Is a Green and Firm Golf Course an Attainable Goal?

In recent years, dozens of articles asserting that brown is the new green on golf courses have appeared in publications seeking to make the point that: 1) Courses need to use less water, and 2) Brown means firm, and firm is desirable.

It followed that brown was desirable and, in some respects, that is surely true. Firm golf courses are more interesting and fun to play than soft, spongy ones. But the majority of golfers—in the U.S. anyway—undoubtedly prefer green grass.
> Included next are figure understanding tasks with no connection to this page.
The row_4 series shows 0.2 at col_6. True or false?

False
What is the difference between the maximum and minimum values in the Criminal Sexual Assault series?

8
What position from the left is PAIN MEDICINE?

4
Green and firm then would appear to be the ideal.

With turf science where it is, and with plenty of hardy, hi-tech grass varieties now promising consistent color without the need for frequent watering, is green and firm now the attainable goal?

“Absolutely,” says Scott Stambaugh, superintendent at the Peninsula Golf and Country Club in San Mateo, Calif. “Green and firm is the perfect combination.”
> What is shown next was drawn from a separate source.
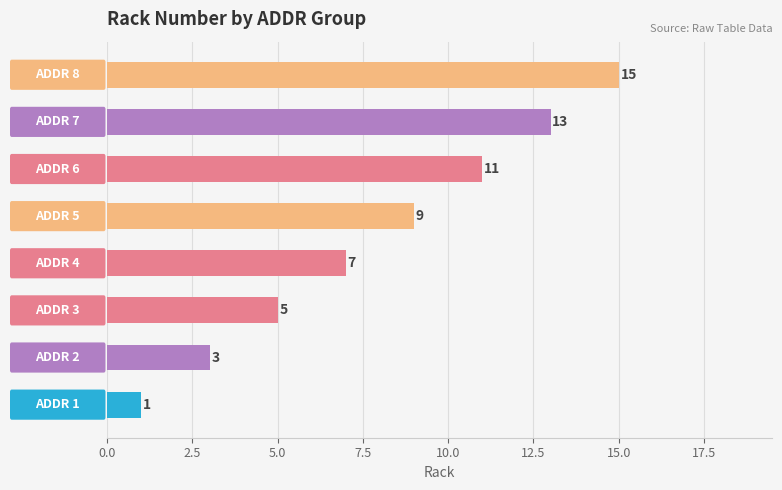

Reading top to bottom, transcribe all the data shown in this chart.

15	13	11	9	7	5	3	1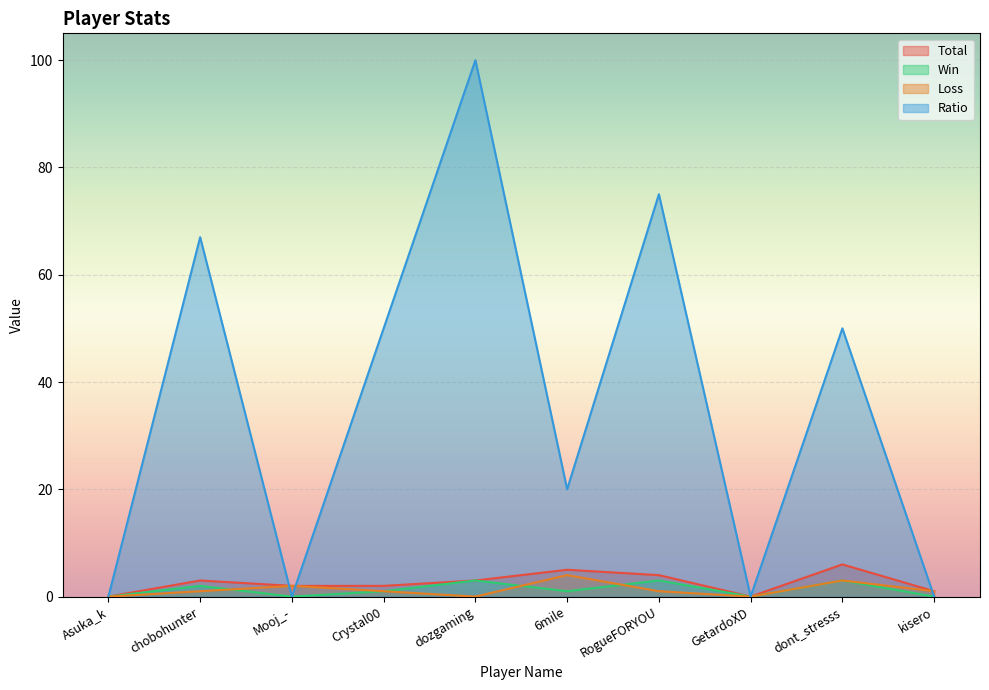

At which label does Total reach its peak?

dont_stresss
“Yes, I think the premise that green and firm is the ideal is correct,” says Cory Brown, the man in charge of the turf at Overlake Golf and Country Club in Medina, Wash.
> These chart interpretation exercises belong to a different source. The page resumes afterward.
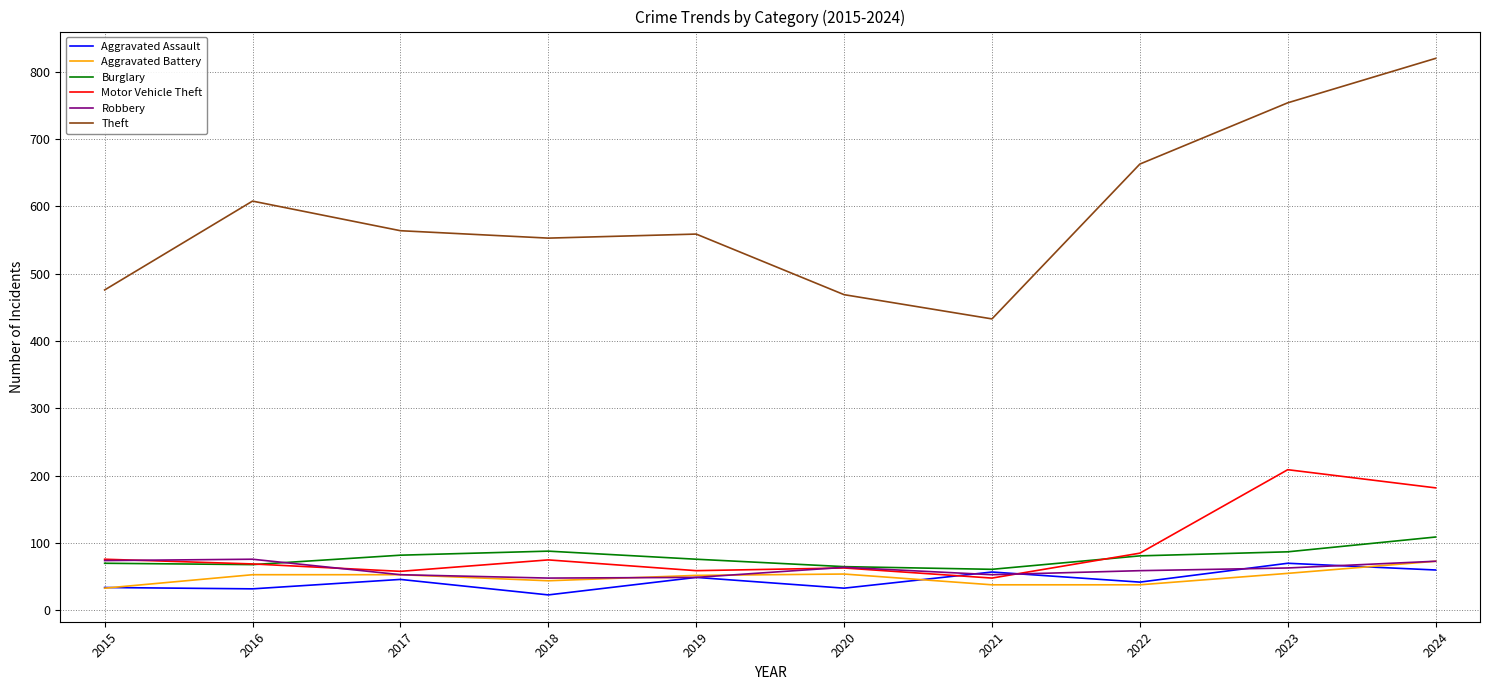

What is the minimum value for Motor Vehicle Theft?

48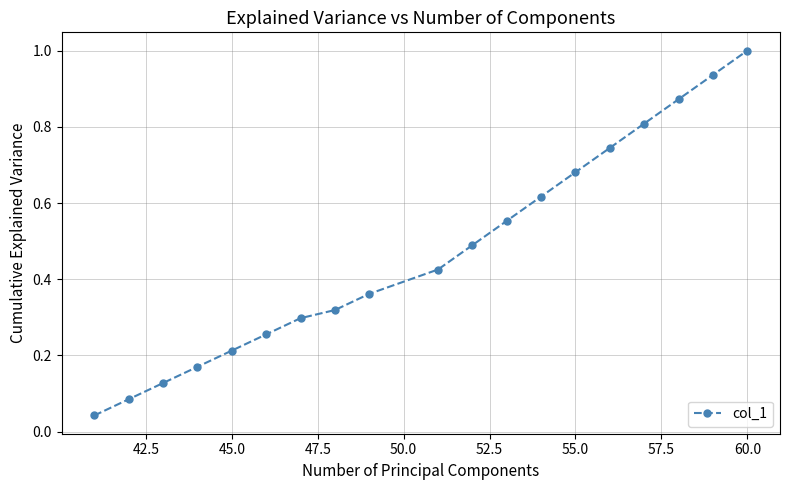

What is the maximum value shown in the chart?

1.0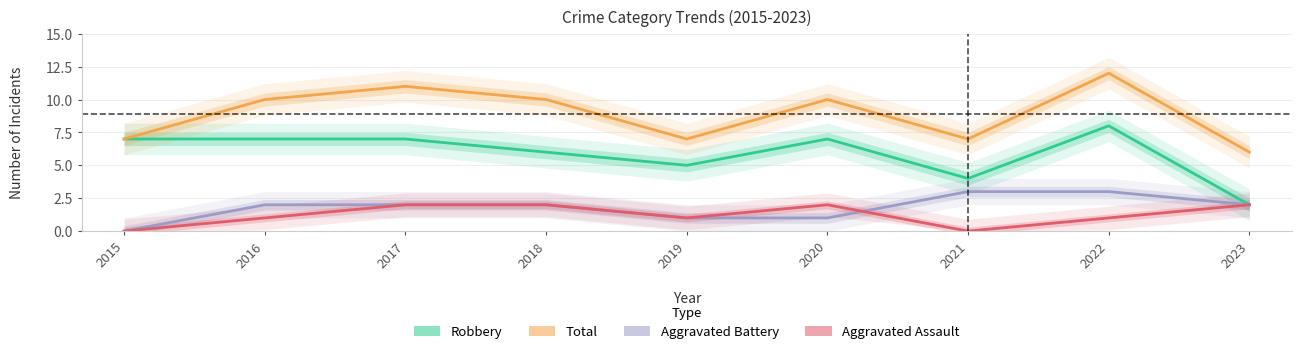

What value does the Robbery series have at 2018?

6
“Of course,” says Tim Moraghan, a course maintenance consultant and former Director of Championship Agronomy at the USGA. “And to suggest brown is the new green is entirely incorrect.”

However, green and firm might not always be possible, regardless of how advanced agronomy has become. “There’s definitely an asterisk,” says Stambaugh. “There are so many factors at play—climate, soil, turf, golfers’ preferences, budget, available water, cart traffic. And in a place like Northern California, where the typical summer day can mean 15 hours of playing time, it’s challenging to provide green and firm for the first golfers in the morning as well as those last out in the evening.”

“Another potential problem is the course’s topography,” says Brown, whose twitter handle—@Brown_golf—isn’t merely a nod to his last name. “In an attempt to maintain uniformly green conditions, some parts of the course will inevitably see too much water while others will get too little.”

Moraghan concedes that producing firm, green surfaces isn’t always straightforward, but says it should be easier than some superintendents believe. “All growing plants are inherently green, so you have to do something unnatural and harmful to prevent them from remaining so.”

Adhering to good cultural practices should go a long way to achieving green and firm, says Moraghan. “Remove much, but not quite all, of the biomass from the surface,” he adds. “Apply sand and top-dress at the correct intervals. Do everything in moderation. You don’t need to turn the water off to get firm surfaces.”

Maybe the soundest advice comes from a course architect. John Fought, designer of Sand Hollow in Utah and The Gallery in Arizona, among others, advises superintendents to train their turf.

“If you eat a lot, you get fat,” he says. “The more chemicals and water you apply, the more the turf wants, and the harder and more expensive it becomes to maintain the course. Give it just enough to keep it alive. Keep it lean and mean.”